Francuski parlament podjął bezprecedensowy krok po tym, jak prezydent mianował przedstawiciela mniejszości

Wniosek o impeachment prezydenta Francji Emmanuela Macrona pokonał poważną przeszkodę proceduralną w parlamencie kraju i trafi do rozpatrzenia w komisji.

Koalicja Nowego Frontu Ludowego (NPF), która zdobyła najwięcej miejsc w Zgromadzeniu Narodowym w tegorocznych wyborach parlamentarnych, ale nie na tyle dużo, by uzyskać większość, ogłosiła tę decyzję na początku tego miesiąca, po tym jak Macron zignorował jej kandydatkę na premiera, Lucie Castets.

Zamiast tego mianował byłego komisarza UE Michela Barniera, z prawicowej partii Les Républicains, która ma tylko 61 z 577 miejsc w Zgromadzeniu Narodowym.

Ponad 80 ustawodawców NPF podpisało propozycję, spełniając konstytucyjny wymóg uzyskania poparcia co najmniej 10% 577 członków parlamentu.
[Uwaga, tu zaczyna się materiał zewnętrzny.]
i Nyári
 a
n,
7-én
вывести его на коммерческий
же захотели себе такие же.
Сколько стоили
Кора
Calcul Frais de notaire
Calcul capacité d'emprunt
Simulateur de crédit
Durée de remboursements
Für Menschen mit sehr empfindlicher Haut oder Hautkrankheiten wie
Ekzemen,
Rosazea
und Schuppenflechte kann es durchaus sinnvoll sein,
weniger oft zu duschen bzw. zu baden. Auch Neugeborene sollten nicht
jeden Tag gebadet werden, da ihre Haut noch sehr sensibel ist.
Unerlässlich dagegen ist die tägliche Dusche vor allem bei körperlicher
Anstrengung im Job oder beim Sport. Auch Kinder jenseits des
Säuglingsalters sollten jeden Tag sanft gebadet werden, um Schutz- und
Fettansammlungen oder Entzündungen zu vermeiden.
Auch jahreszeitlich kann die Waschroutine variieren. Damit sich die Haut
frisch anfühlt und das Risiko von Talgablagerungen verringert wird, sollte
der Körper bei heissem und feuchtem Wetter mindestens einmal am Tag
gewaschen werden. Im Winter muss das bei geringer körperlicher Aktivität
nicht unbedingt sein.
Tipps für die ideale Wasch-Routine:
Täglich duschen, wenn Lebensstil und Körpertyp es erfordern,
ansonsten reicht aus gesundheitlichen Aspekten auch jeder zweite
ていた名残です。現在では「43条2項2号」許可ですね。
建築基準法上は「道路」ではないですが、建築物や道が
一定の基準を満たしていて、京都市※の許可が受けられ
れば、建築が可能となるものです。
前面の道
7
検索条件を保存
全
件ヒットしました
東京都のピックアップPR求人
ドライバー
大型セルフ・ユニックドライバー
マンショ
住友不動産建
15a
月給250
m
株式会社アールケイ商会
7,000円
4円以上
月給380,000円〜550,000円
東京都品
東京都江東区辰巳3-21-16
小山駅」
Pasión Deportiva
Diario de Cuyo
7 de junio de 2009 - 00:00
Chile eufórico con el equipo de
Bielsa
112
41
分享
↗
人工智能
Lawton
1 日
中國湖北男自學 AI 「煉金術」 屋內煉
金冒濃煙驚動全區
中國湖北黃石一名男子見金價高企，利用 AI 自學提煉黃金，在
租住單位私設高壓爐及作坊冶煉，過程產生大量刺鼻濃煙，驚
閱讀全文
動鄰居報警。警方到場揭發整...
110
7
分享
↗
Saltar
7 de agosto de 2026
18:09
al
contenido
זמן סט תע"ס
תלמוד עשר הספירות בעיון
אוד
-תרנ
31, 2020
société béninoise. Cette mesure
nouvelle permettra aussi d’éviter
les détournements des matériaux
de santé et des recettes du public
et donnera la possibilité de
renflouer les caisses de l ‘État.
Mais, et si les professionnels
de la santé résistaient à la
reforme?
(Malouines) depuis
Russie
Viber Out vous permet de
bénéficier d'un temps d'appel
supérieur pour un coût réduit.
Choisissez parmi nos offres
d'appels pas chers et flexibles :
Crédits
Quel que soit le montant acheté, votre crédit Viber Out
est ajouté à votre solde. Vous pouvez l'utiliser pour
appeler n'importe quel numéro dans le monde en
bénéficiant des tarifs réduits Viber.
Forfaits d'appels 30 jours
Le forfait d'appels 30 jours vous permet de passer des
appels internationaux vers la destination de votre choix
W poniedziałek petycja NPF została zatwierdzona głosami 12-10 w Biurze Zgromadzenia Narodowego, organie zarządzającym parlamentem.

„Świetna wiadomość” Jean-Luc Mélenchon, lider największego partnera koalicyjnego, France Unbowed (LFI), powiedział na X. „Odrzucenie wyniku powszechnego głosowania nie pozostanie bez konsekwencji dla Macrona”.

Petycja trafia teraz do Komisji Prawnej, gdzie będzie musiała zostać rozpatrzona. Zgromadzenie jest zobowiązane umieścić ją w porządku obrad w ciągu dwóch tygodni od zakończenia prac komisji, kiedykolwiek to nastąpi.




Jak zauważają francuskie media, jeśli rezolucja trafi do porządku obrad parlamentu, będzie to pierwszy raz w historii Piątej Republiki, gdy Zgromadzenie Narodowe będzie dyskutować o odwołaniu głowy państwa.

Postawienie Macrona w stan oskarżenia wymagałoby dwóch trzecich głosów w Zgromadzeniu Narodowym, czyli 385 członków. Jednak cała opozycja razem ma tylko 364 miejsca. Jeśli w jakiś sposób zostanie zatwierdzona, rezolucja trafi do Senatu, gdzie będzie wymagała 232 głosów.

Macron zawarł taktyczny sojusz z NPF w drugiej turze wyborów parlamentarnych w lipcu, kiedy wydawało się, że prawicowo-populistyczny Narodowy Zjazd (RN) może zwyciężyć. W rezultacie NPF zajął pierwsze miejsce ze 180 miejscami, a następnie blok Macrona ze 159, podczas gdy liczba ustawodawców RN została zredukowana do 142. Republikanie (LR), którzy podzielili się w kwestii poparcia dla RN, zdobyli tylko 39 miejsc.

Prezydent początkowo zdecydował się pozostawić Gabriela Attala na stanowisku premiera na czas określony, zanim 5 września mianował na to stanowisko Michela Barniera z LR.